The little blue heron is listed as a least-concern species by the International Union for the Conservation of Nature, although its numbers are decreasing. Historically, they were not hunted for their feathers as much as other heron species due to their lack of visually attractive plumes.

The dangers faced by Egretta caerulea are not well researched. They could include development along coastlines, habitat disturbance, predators, pesticide exposure, and parasites. The metals cadmium and lead have been found to lead to slower growth rates and higher death rates, respectively, of young birds. In Sepetiba Bay, Rio de Janeiro, Brazil, little blue herons were found to have relatively high levels of metal contamination in the liver and kidneys.

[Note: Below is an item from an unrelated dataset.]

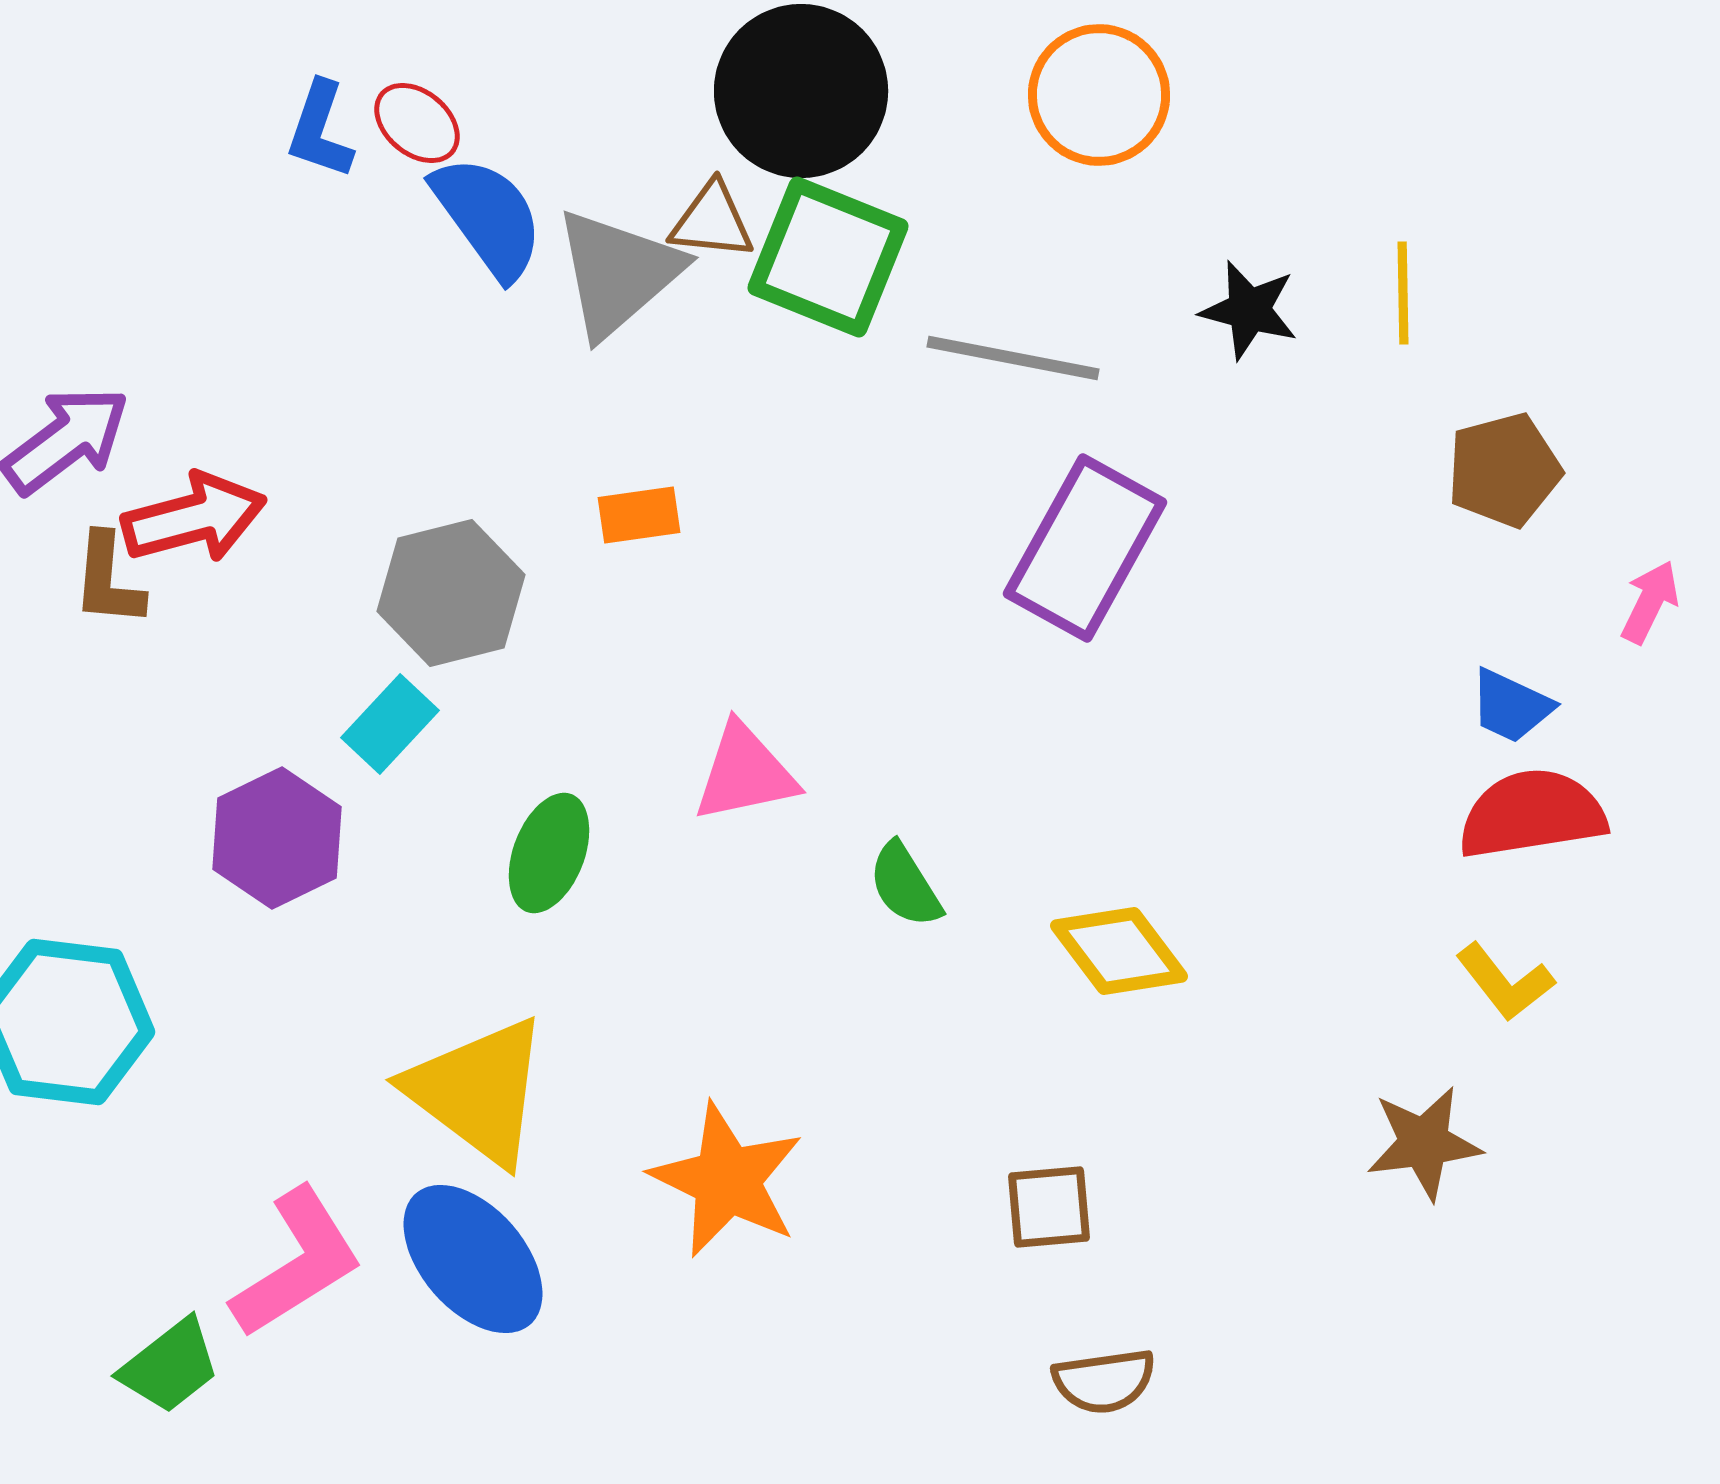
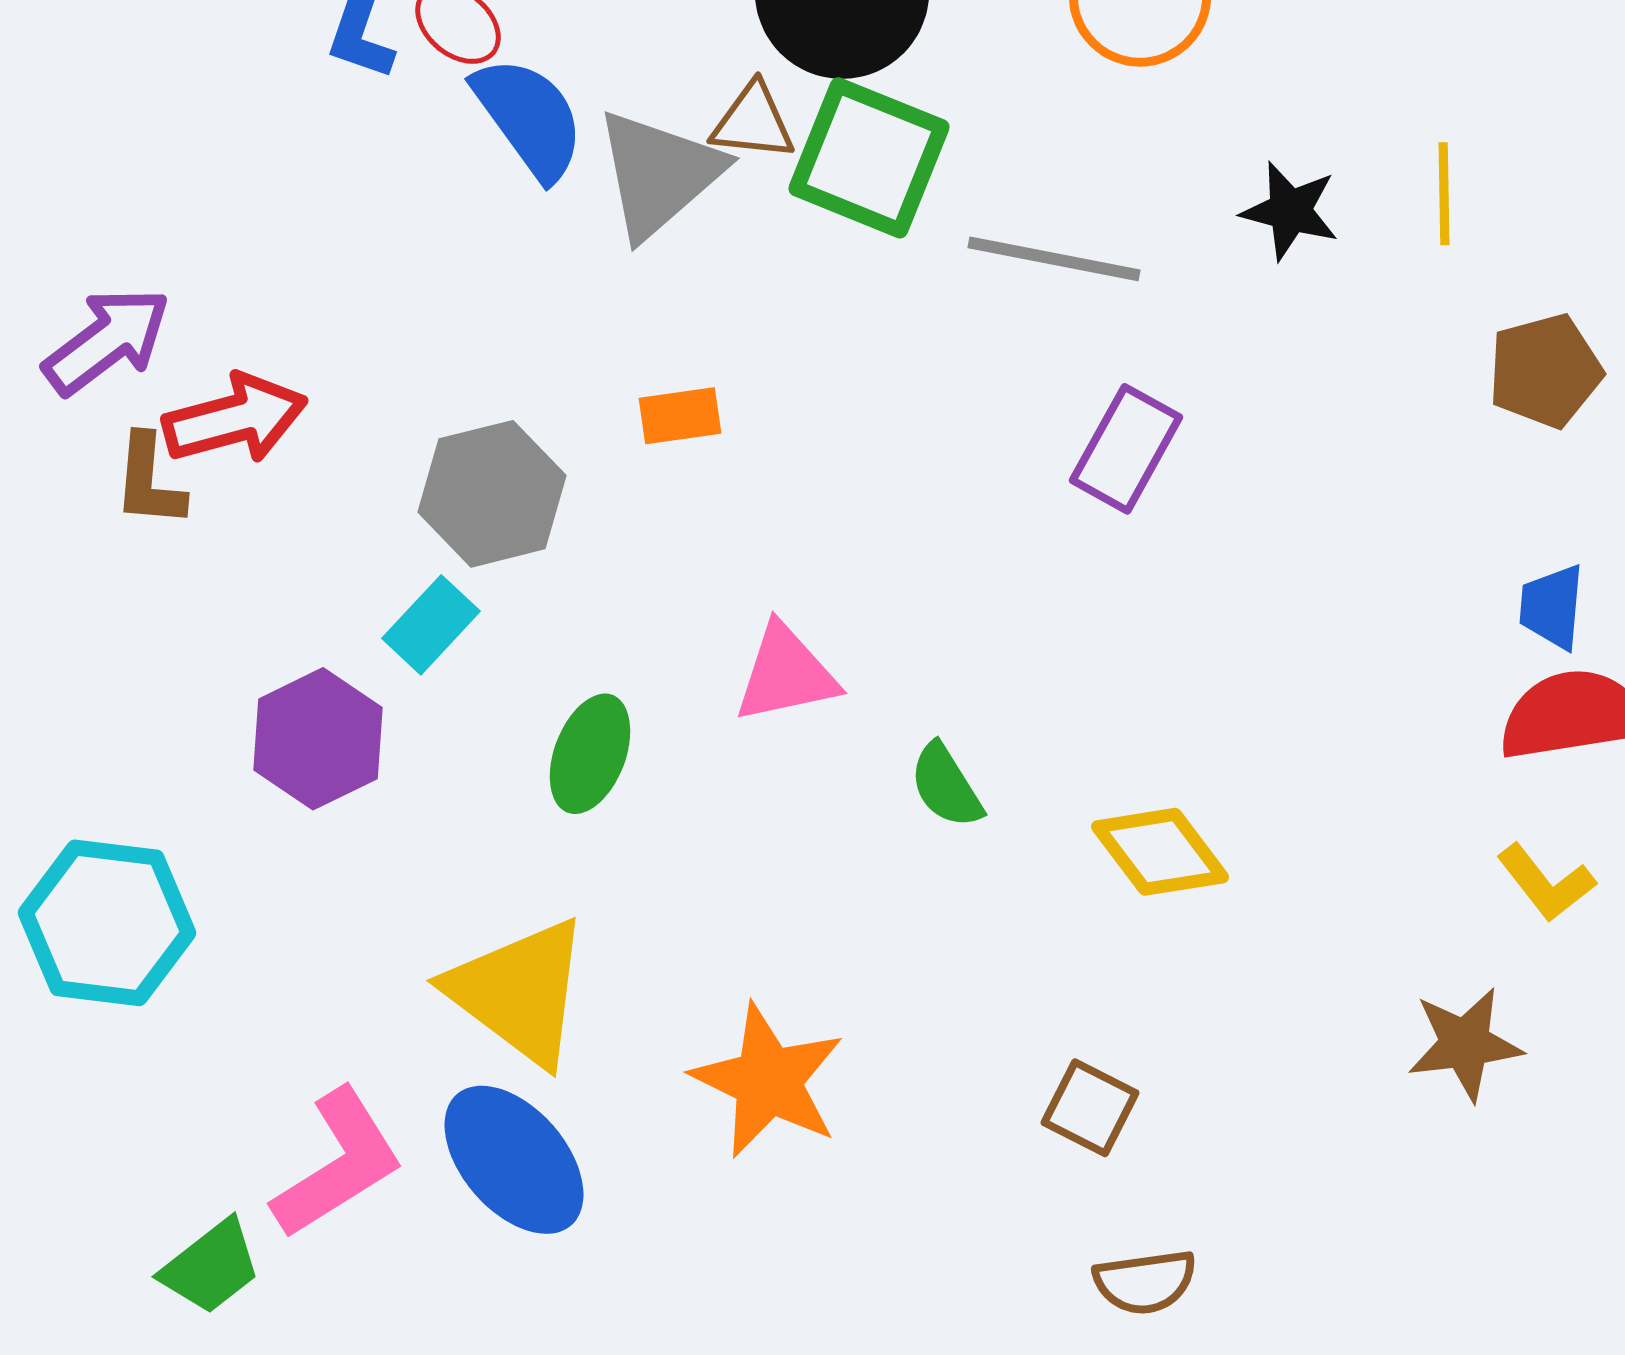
purple rectangle: (1085, 548) -> (1126, 449), size x0.7
blue trapezoid: (1511, 706) -> (1552, 607), turned 70
brown square: (1049, 1207) -> (1090, 1108), turned 32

In areas with cattle egrets, little blue herons have been found to nest for shorter amounts of time, and produce fewer young that survive to adulthood. Cattle egrets only begin pairing when most little blue herons already have eggs or live young in their nests. The former species has been observed stealing twigs from nests of the latter. This behavior sometimes leads to the young falling out of the nest or the cattle egrets removing them.